▸ **TRAVAIL DEMANDÉ**
Recopiez à l'identique toutes les lignes ci-dessous, en laissant de côté les images.

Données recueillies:
★ ★ ★ ★ ★ ★ ★

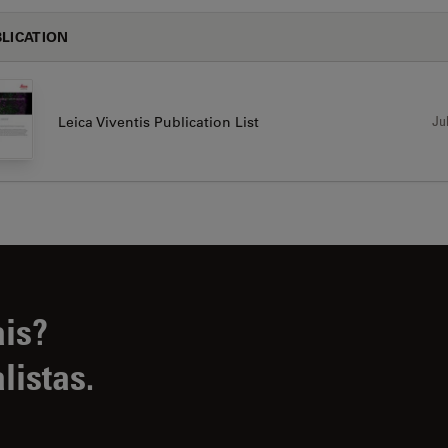
LICATION
Jul
Leica Viventis Publication List
ais?
listas.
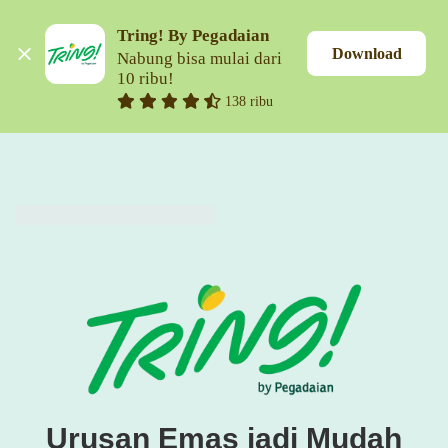
Tring! By Pegadaian
Download
Nabung bisa mulai dari 
10 ribu!
138 ribu
Urusan Emas jadi Mudah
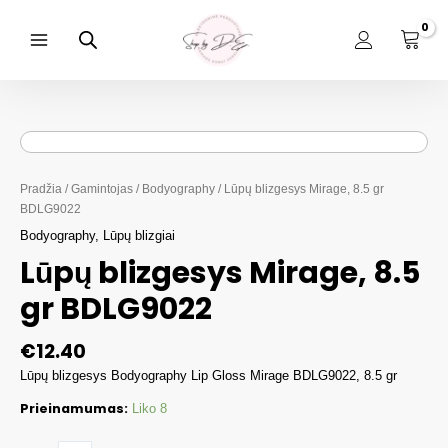
Pereiti
prie
turinio
Main
Menu
Pradžia
/
Gamintojas
/
Bodyography
/ Lūpų blizgesys Mirage, 8.5 gr
BDLG9022
Bodyography
,
Lūpų blizgiai
Lūpų blizgesys Mirage, 8.5
gr BDLG9022
€
12.40
Lūpų blizgesys Bodyography Lip Gloss Mirage BDLG9022, 8.5 gr
Prieinamumas:
Liko 8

★ ★ ★ ★ ★ ★ ★

▸ **RÉSULTAT ATTENDU**
LICATION
Jul
Leica Viventis Publication List
ais?
listas.
Tring! By Pegadaian
Download
Nabung bisa mulai dari 
10 ribu!
138 ribu
Urusan Emas jadi Mudah
Pereiti
prie
turinio
Main
Menu
Pradžia
/
Gamintojas
/
Bodyography
/ Lūpų blizgesys Mirage, 8.5 gr
BDLG9022
Bodyography
,
Lūpų blizgiai
Lūpų blizgesys Mirage, 8.5
gr BDLG9022
€
12.40
Lūpų blizgesys Bodyography Lip Gloss Mirage BDLG9022, 8.5 gr
Prieinamumas:
Liko 8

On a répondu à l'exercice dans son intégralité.